Quand la beauté de la nature s’écrit dans le ciel

La voûte céleste offre une scène à la hauteur des merveilles de la nature. Régulièrement, elle s’y donne en spectacle et fait pétiller nos yeux. Magique, existe-t-il un autre mot pour qualifier les effets de lumière au Grand Nord ? Entre les aurores boréales, où des faisceaux multicolores dansent dans le ciel et le soleil de minuit qui pare la Laponie, notamment, de merveilleuses couleurs argentées pendant 70 jours d'affiler, la poésie est à son comble. On ne peut que rester béat face à ces ballets lumineux.
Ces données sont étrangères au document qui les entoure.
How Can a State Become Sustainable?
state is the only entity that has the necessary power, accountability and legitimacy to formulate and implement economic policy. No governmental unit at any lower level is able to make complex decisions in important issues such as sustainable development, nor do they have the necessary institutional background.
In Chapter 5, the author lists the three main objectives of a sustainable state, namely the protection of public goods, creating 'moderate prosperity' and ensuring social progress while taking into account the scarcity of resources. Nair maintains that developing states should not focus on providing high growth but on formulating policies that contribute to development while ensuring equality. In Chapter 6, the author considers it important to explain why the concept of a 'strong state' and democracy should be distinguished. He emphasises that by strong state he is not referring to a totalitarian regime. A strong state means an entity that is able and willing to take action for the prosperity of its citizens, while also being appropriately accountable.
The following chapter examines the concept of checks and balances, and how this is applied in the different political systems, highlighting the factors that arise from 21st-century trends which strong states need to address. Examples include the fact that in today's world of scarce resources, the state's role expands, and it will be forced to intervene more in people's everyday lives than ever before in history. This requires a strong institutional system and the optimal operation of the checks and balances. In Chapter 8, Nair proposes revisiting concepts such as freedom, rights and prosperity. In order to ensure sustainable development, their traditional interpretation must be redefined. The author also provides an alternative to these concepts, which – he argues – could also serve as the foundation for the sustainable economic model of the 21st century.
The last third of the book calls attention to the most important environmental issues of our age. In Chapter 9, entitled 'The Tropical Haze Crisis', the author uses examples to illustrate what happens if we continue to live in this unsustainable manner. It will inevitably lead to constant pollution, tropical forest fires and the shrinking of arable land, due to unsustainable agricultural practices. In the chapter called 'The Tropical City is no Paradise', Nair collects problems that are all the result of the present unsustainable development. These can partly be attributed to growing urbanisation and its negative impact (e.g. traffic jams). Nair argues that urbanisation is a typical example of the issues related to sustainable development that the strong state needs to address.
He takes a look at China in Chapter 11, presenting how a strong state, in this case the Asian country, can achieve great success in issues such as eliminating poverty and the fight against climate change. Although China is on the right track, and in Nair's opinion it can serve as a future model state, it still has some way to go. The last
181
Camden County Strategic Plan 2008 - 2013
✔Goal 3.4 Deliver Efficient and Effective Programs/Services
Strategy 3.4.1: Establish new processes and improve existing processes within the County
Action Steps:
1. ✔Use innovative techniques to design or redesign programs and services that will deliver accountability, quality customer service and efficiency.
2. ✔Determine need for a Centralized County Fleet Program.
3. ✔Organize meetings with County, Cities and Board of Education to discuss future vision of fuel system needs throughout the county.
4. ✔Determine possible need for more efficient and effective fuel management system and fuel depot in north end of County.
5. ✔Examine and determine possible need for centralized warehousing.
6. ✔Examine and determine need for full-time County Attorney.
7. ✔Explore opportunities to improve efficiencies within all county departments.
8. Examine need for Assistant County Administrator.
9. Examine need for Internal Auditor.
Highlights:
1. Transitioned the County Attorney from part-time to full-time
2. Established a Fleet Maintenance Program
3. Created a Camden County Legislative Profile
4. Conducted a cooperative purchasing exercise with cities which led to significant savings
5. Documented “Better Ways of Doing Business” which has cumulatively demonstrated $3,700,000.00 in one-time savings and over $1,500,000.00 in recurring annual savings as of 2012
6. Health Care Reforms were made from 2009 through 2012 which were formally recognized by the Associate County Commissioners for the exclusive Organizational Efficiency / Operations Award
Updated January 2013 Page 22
Qu’on se rassure, pas besoin de se rendre au bout du monde pour contempler un ciel merveilleux. Cet été, une multitude d’étoiles filantes a illuminé le ciel de France, au plus grand bonheur des vacanciers qui ont été nombreux à faire un voeux, les yeux rivés sur ce firmament éblouissant. Parfois, même les nuages prennent des allures mystiques. Certains, les lenticulaires de leur nom scientifique, planent au-dessus des sommets formant une auréole que rien, pas même le vent, ne peut déplacer.

Dans La Mare au diable, George Sand a écrit : « La nature est éternellement jeune, belle et généreuse. Elle possède le secret du bonheur, et nul n’a su le lui ravir », une citation qui prend tout son sens à la lumière de ces phénomènes.